[[ GIVEN RECORDS open ]]

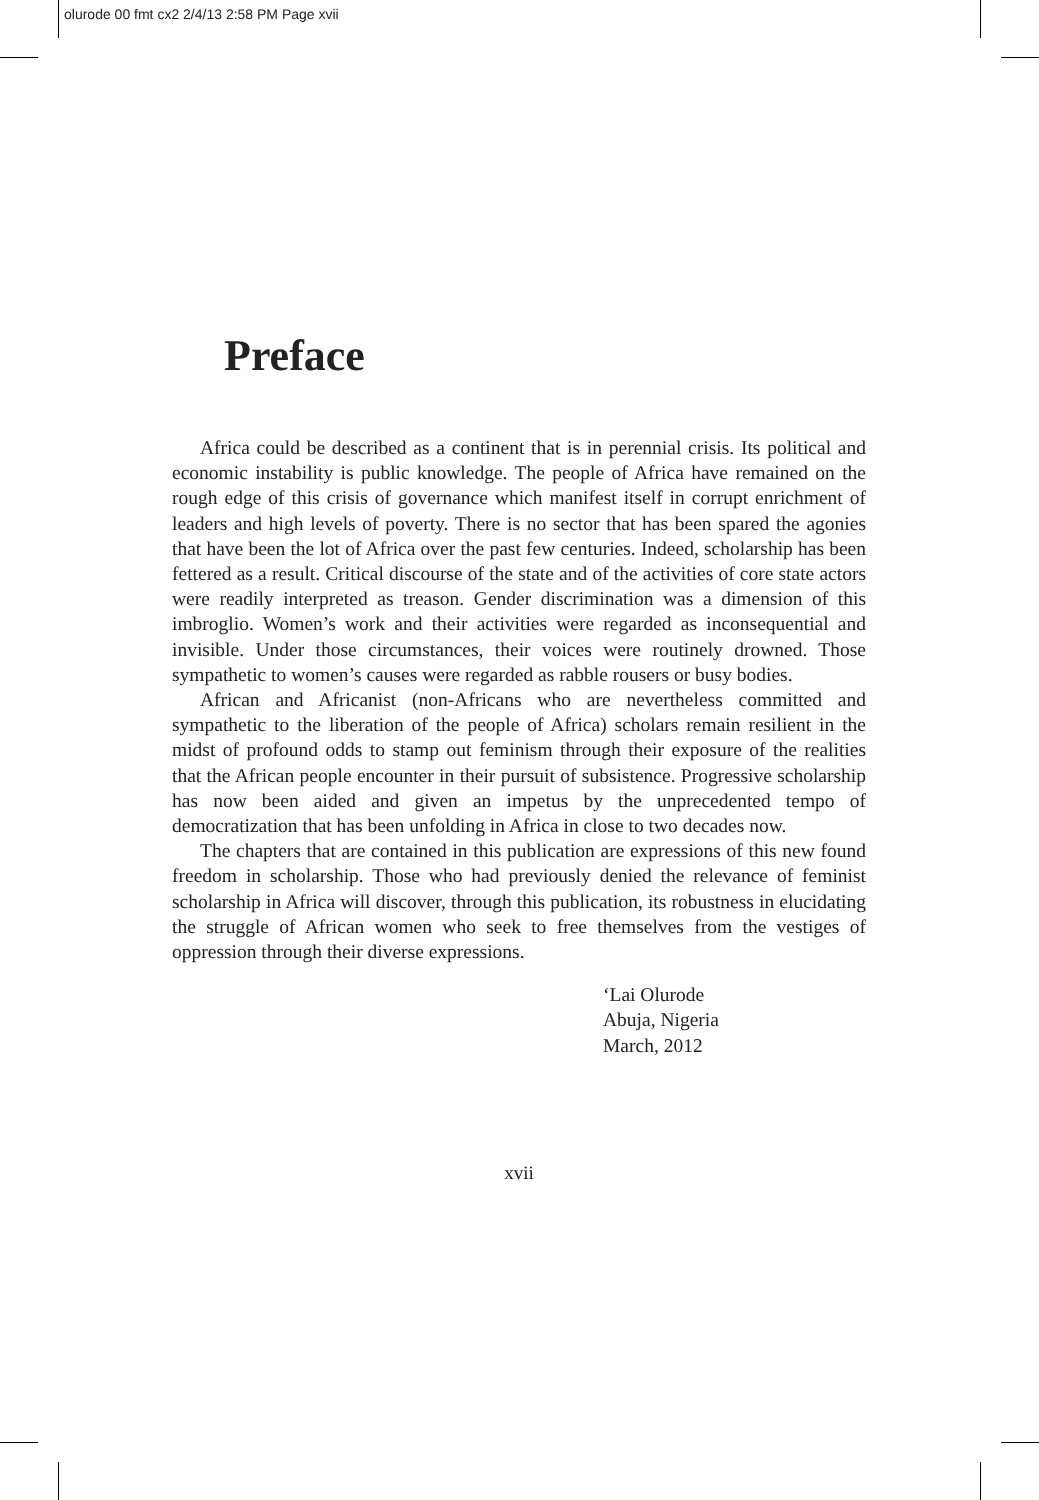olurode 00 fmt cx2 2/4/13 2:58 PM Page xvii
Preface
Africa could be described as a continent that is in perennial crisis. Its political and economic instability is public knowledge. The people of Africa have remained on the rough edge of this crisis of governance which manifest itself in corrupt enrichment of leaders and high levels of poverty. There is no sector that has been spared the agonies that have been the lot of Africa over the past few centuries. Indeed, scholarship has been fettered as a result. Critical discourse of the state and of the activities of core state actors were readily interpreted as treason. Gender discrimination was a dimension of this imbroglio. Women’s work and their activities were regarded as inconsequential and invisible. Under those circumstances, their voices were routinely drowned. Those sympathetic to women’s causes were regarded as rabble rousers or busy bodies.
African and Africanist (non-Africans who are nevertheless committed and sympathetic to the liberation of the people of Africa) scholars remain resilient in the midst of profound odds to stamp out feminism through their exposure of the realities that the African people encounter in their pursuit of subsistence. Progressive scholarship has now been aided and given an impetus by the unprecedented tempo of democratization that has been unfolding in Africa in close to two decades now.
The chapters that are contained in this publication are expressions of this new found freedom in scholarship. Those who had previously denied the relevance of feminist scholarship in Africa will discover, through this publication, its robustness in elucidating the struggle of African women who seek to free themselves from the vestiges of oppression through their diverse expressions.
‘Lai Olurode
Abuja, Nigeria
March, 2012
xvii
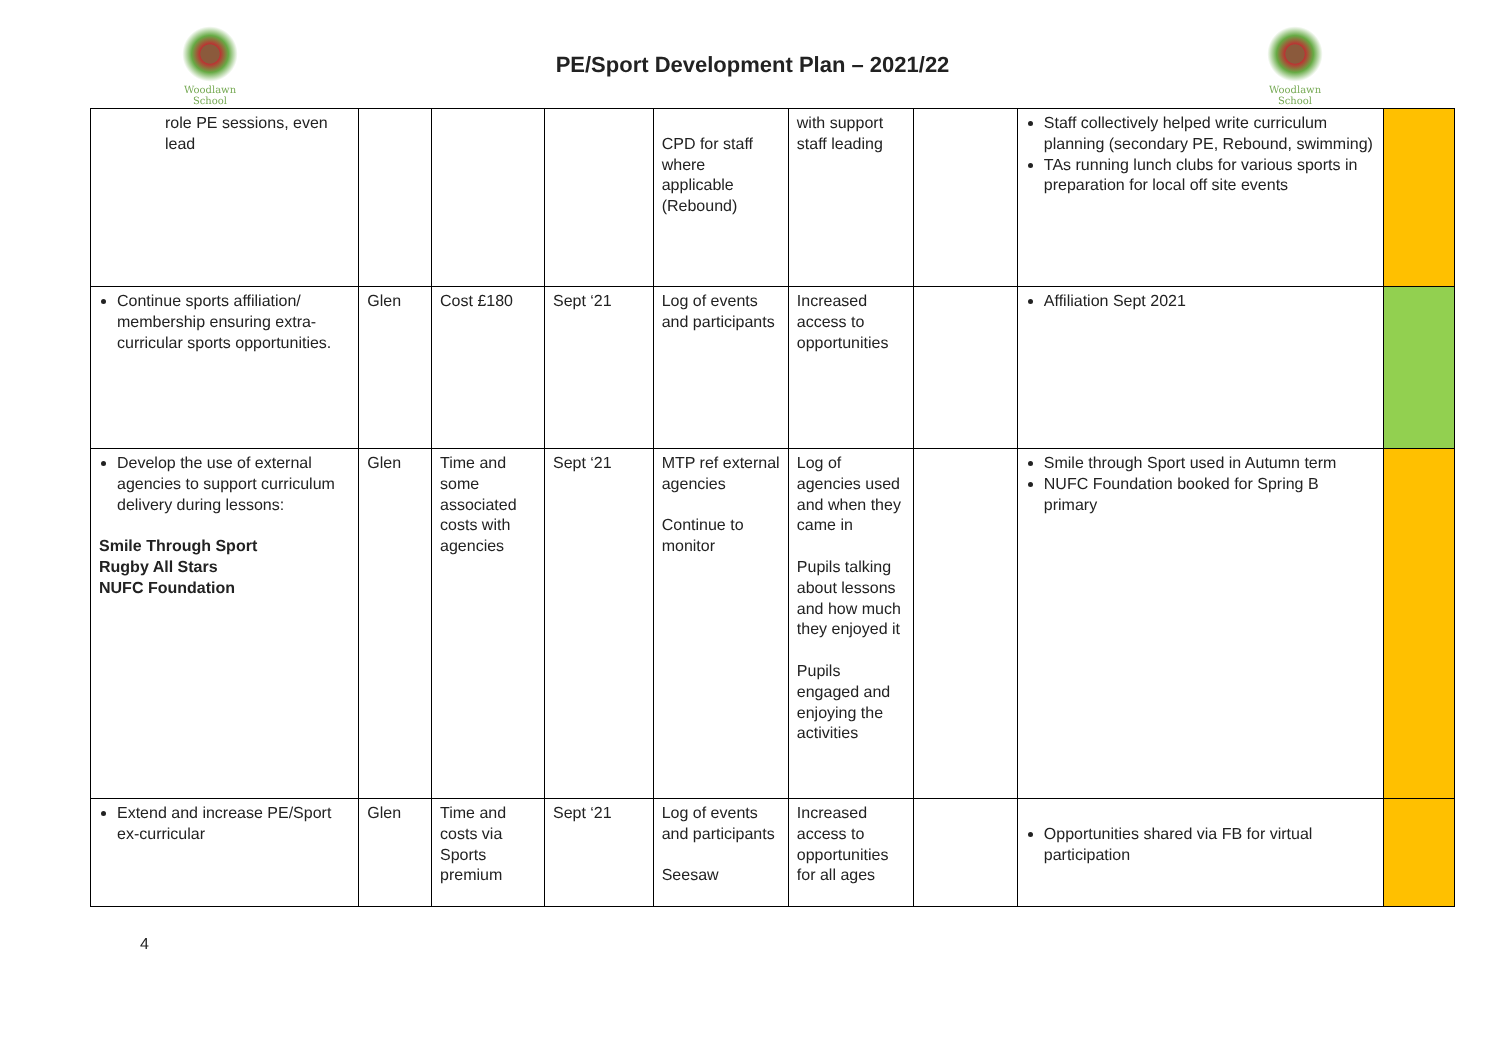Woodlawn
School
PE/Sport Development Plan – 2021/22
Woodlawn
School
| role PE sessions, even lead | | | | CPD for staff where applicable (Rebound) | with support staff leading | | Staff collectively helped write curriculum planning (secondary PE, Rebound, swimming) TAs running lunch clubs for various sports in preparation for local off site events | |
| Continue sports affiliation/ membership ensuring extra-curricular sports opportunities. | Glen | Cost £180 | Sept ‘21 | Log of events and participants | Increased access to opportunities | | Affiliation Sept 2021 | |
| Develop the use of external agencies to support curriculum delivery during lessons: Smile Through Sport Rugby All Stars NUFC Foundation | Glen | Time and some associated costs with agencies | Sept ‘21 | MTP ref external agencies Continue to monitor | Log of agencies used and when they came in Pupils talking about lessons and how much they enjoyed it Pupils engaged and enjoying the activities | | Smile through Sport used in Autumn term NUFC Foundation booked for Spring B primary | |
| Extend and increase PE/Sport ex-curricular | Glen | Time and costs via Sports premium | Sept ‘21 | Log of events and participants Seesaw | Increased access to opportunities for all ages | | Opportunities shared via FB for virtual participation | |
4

[[ GIVEN RECORDS closed ]]

No lines before the one containing "site events | |" belong in the answer; write out that line and each one after it exactly, through the end of the records.

| role PE sessions, even lead | | | | CPD for staff where applicable (Rebound) | with support staff leading | | Staff collectively helped write curriculum planning (secondary PE, Rebound, swimming) TAs running lunch clubs for various sports in preparation for local off site events | |
| Continue sports affiliation/ membership ensuring extra-curricular sports opportunities. | Glen | Cost £180 | Sept ‘21 | Log of events and participants | Increased access to opportunities | | Affiliation Sept 2021 | |
| Develop the use of external agencies to support curriculum delivery during lessons: Smile Through Sport Rugby All Stars NUFC Foundation | Glen | Time and some associated costs with agencies | Sept ‘21 | MTP ref external agencies Continue to monitor | Log of agencies used and when they came in Pupils talking about lessons and how much they enjoyed it Pupils engaged and enjoying the activities | | Smile through Sport used in Autumn term NUFC Foundation booked for Spring B primary | |
| Extend and increase PE/Sport ex-curricular | Glen | Time and costs via Sports premium | Sept ‘21 | Log of events and participants Seesaw | Increased access to opportunities for all ages | | Opportunities shared via FB for virtual participation | |
4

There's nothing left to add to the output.